Es ist aber bezeichnend, dass Keller weitgehend blind für die multikulturelle Verfassung der Schweiz blieb. Zeit seines Lebens war er nie im Tessin, auch den Genfersee sah er nie. Möglicherweise hatte Keller den Gedanken an eine schweizerisch-deutsche Wiedervereinigung bereits im «Fähnlein der sieben Aufrechten» versteckt, als er einen seiner Helden das «sichere Ende seines Vaterlandes» ankündigen und darüber sinnieren lässt, «welches Völkerbild einst nach uns in diesen Bergen walten möge».

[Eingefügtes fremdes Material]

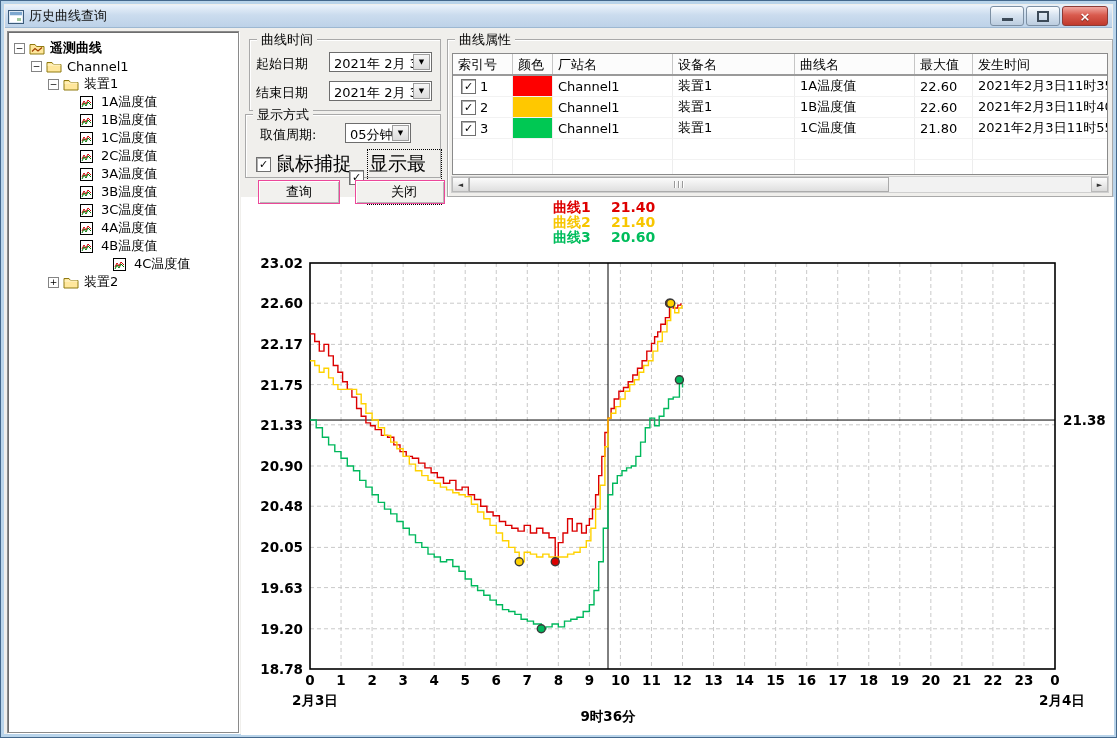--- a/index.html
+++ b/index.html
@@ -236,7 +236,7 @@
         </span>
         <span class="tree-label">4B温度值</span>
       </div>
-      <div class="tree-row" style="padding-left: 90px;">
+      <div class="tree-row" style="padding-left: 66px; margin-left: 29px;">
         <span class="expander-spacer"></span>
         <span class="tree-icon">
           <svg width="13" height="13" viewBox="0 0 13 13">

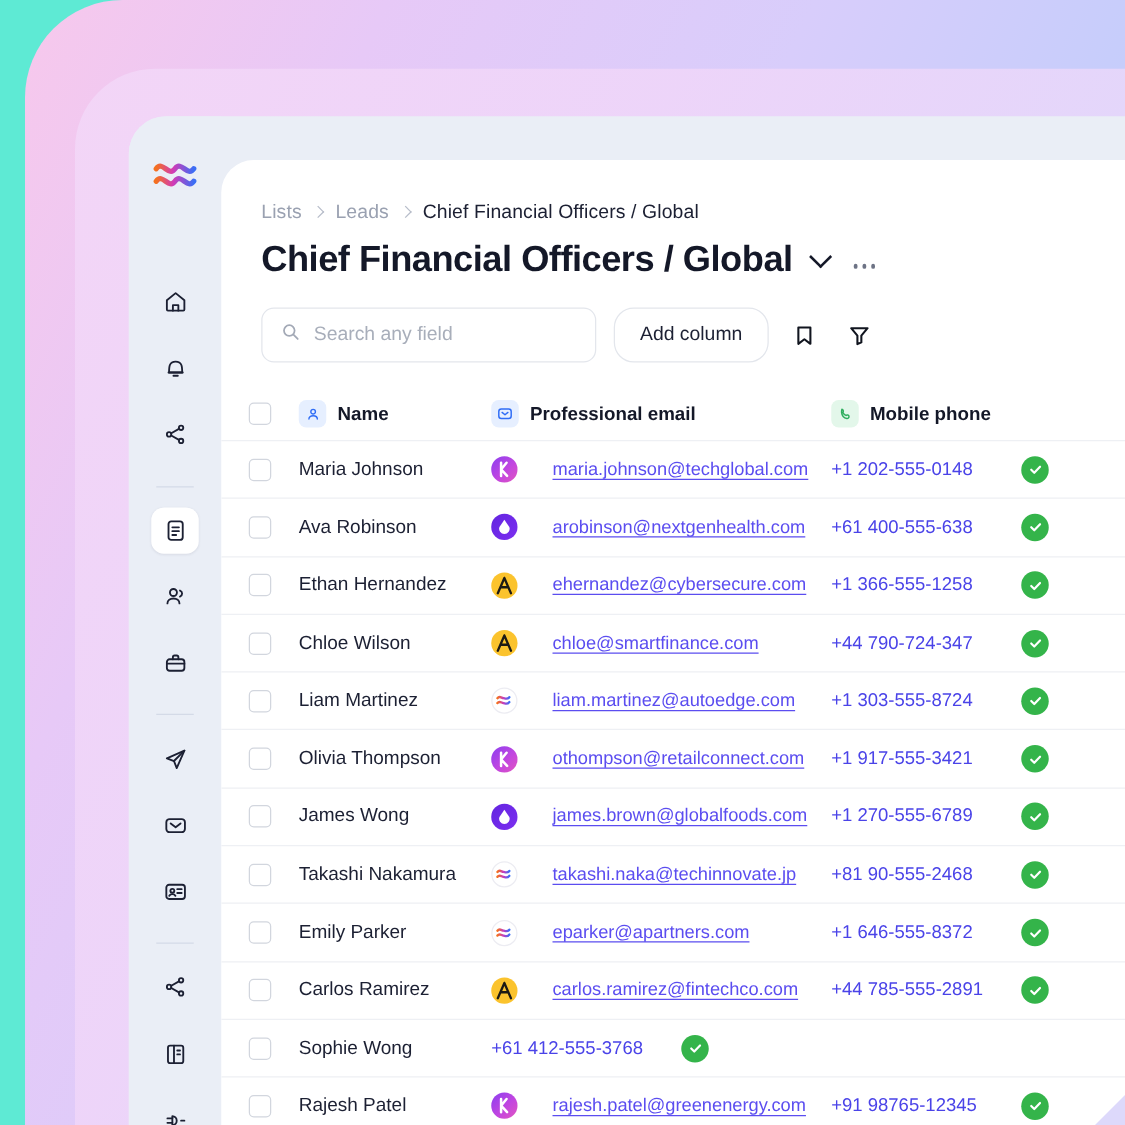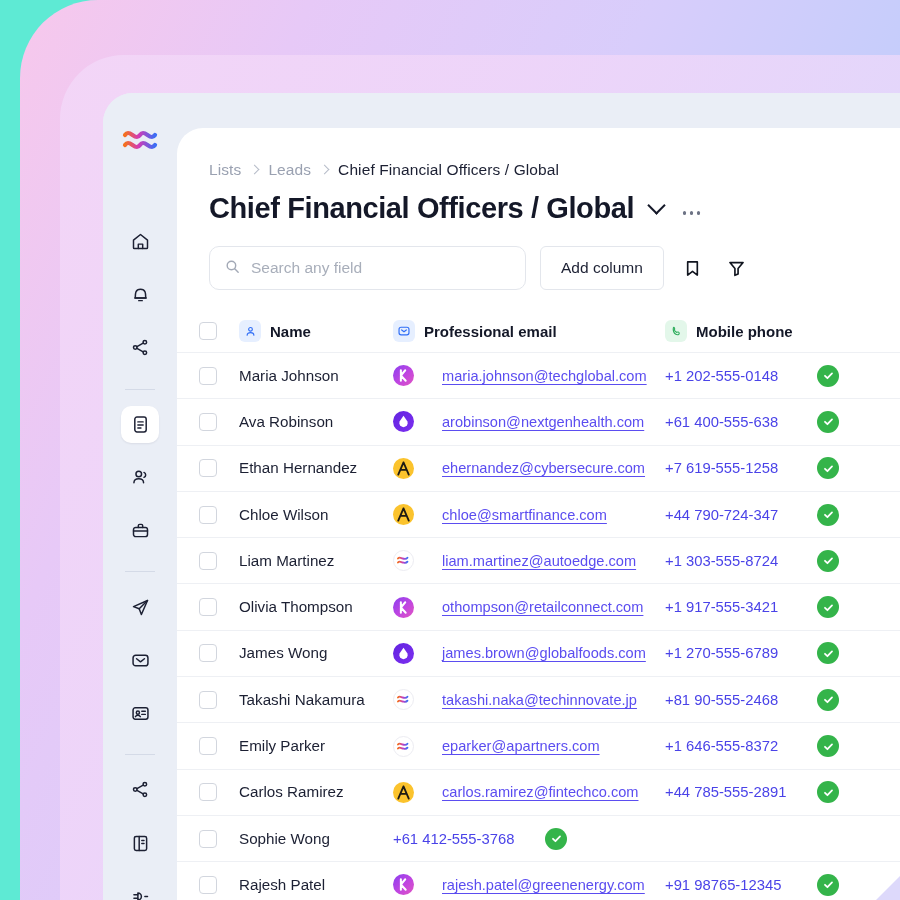--- a/index.html
+++ b/index.html
@@ -87,7 +87,7 @@
   
   .toolbar { display: flex; align-items: center; gap: 14px; padding: 21px 0 0 32px; }
   .search-box {
-    width: 317px; height: 44px;
+    width: 268px; height: 44px;
     border: 1px solid #e3e6ec; border-radius: 10px;
     display: flex; align-items: center; gap: 10px; padding: 0 14px;
     background: #fff;

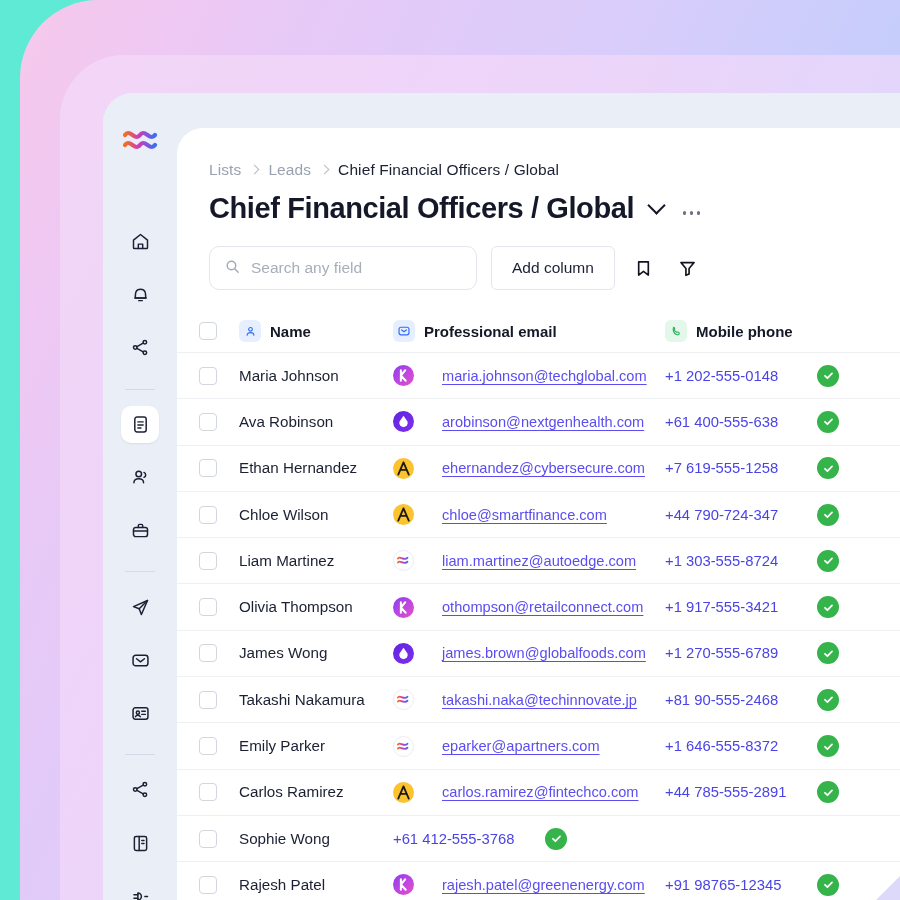--- a/index.html
+++ b/index.html
@@ -99,7 +99,7 @@
   .search-box input::placeholder { color: #a8aeba; }
   .add-column {
     height: 44px; padding: 0 20px;
-    border: 1px solid #e3e6ec; border-radius: 6px; background: #fff;
+    border: 1px solid #e3e6ec; border-radius: 16px; background: #fff;
     font-size: 15.5px; color: #1c2033; cursor: pointer;
     font-family: "Liberation Sans", sans-serif;
   }

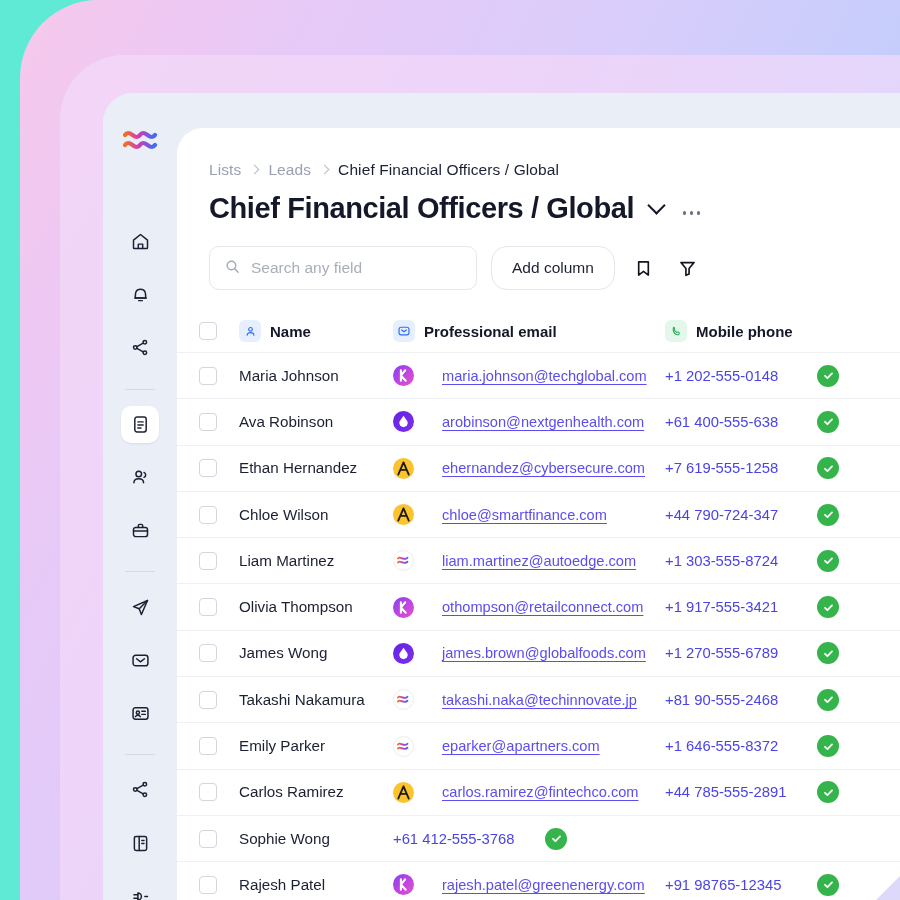--- a/index.html
+++ b/index.html
@@ -417,7 +417,7 @@
                   <a class="email-link">ehernandez@cybersecure.com</a>
                 </span>
               </div>
-              <div class="col-phone"><span class="cell-phone">+7 619-555-1258</span></div>
+              <div class="col-phone"><span class="cell-phone">+1 366-555-1258</span></div>
               <div class="col-status">
                 <span class="status-dot">
                   <svg width="13" height="13" viewBox="0 0 24 24" fill="none" stroke="#fff" stroke-width="3.2" stroke-linecap="round" stroke-linejoin="round">

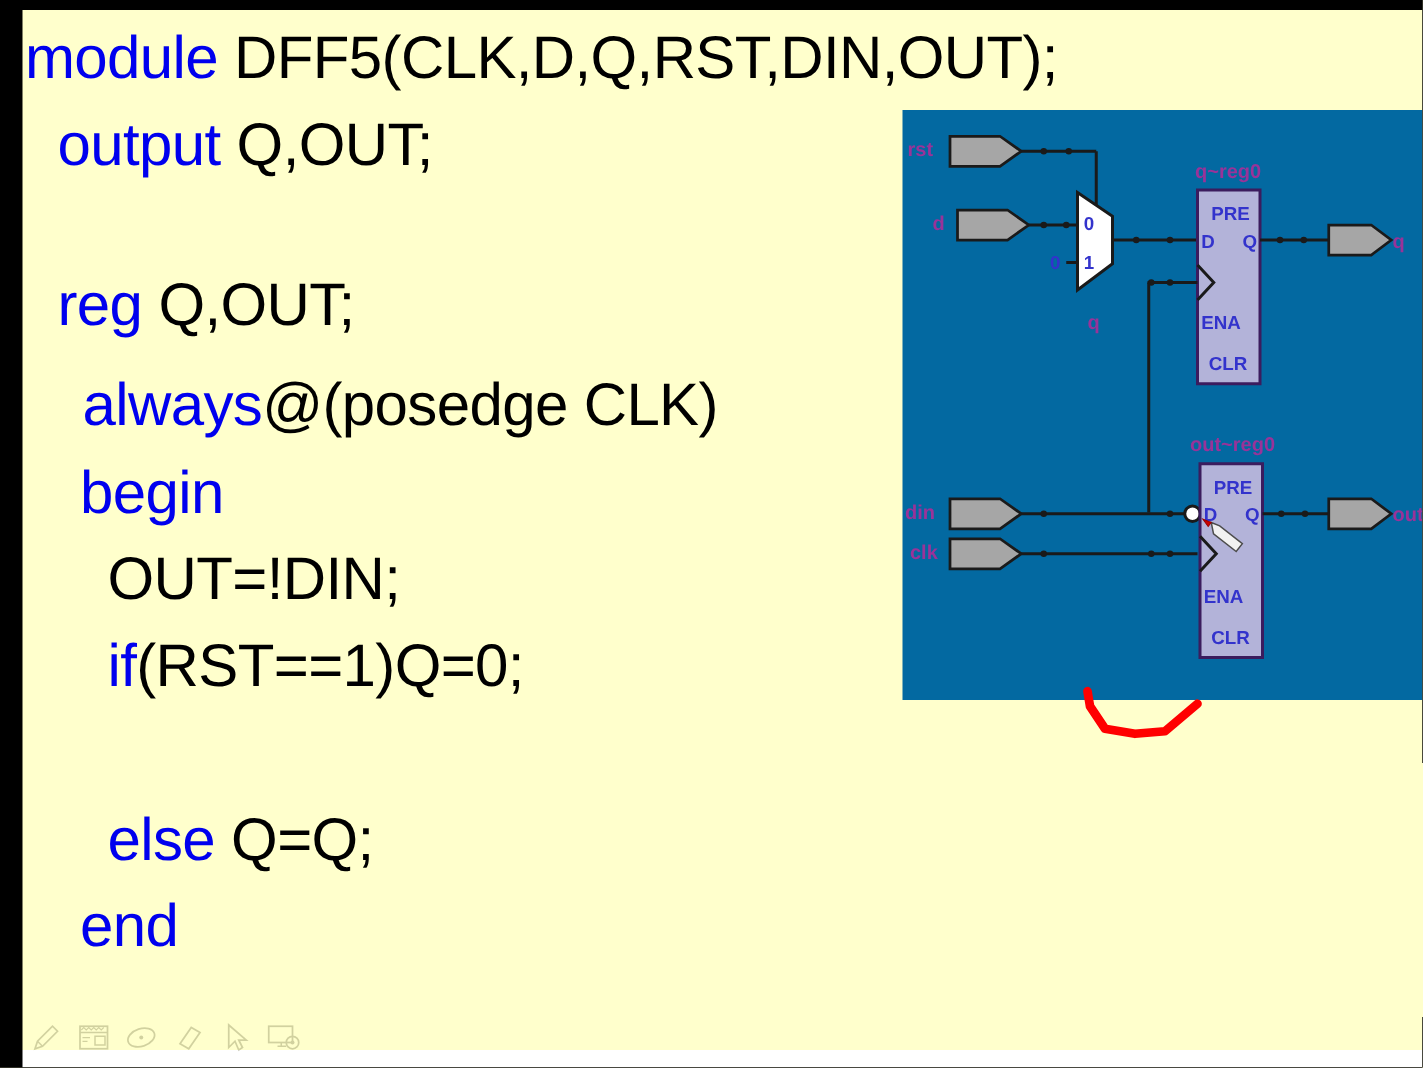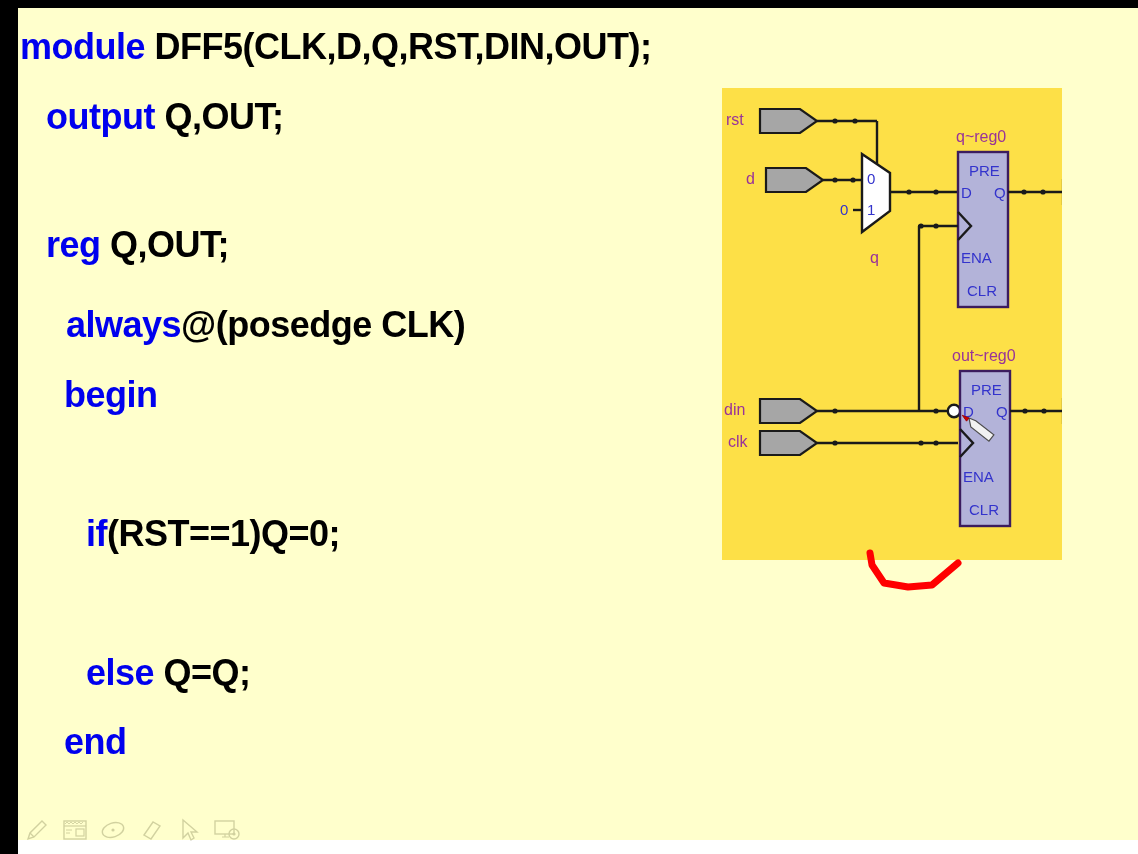--- a/index.html
+++ b/index.html
@@ -47,8 +47,8 @@
     left: 0;
     white-space: pre;
     font-family: "Liberation Sans", sans-serif;
-    font-weight: bold;
-    font-size: 36px;
+    font-weight: normal;
+    font-size: 48px;
     line-height: 50px;
     color: #000000;
     letter-spacing: -0.5px;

Mittlerweile die erste Sprache

Gottfried Kellers Wunschbild der politischen Vereinigung mit dem grossen Kulturraum im Norden ist die Schreckvision vieler Ukrainer. Mittlerweile sind nicht nur russische Staatslenker zum Feindbild geworden, sondern auch der russische Nationaldichter Alexander Puschkin zieht sich den Hass der ukrainischen Intelligenzia zu. In der Westukraine wurden die zahlreichen Lenin-Denkmäler aus der Sowjetzeit bereits in den neunziger Jahren demontiert. Nach 2014 kam es auch in den übrigen Regionen zu einem «Lenin-Fall».

Serhij Zhadan, der in der Ukraine bereits den Kultstatus des Nationaldichters des 21. Jahrhunderts erreicht hat, fragte im August 2022 auf Facebook: «Ist Puschkin daran schuld, dass in Russland Kriegsverbrecher geboren werden? Er ist schuld. Natürlich ist er schuld. Alle sind sie schuld.» Später postete Zhadan Selfies mit noch bestehenden Puschkin-Denkmälern in verschiedenen ukrainischen Städten – viele wurden kurz darauf demontiert. Kürzlich erklärte Zhadan in einem Interview, dass der Krieg die Sprachsituation in der Ukraine verändert habe. Heute sei Ukrainisch nicht mehr eine der beiden Sprachen, die in der Ukraine gesprochen würden. Es sei die wichtigste. Die erste.

Vielleicht sollte sich Witkoff nicht von Putin, sondern von Zhadan über die Sprachsituation in der Ukraine briefen lassen.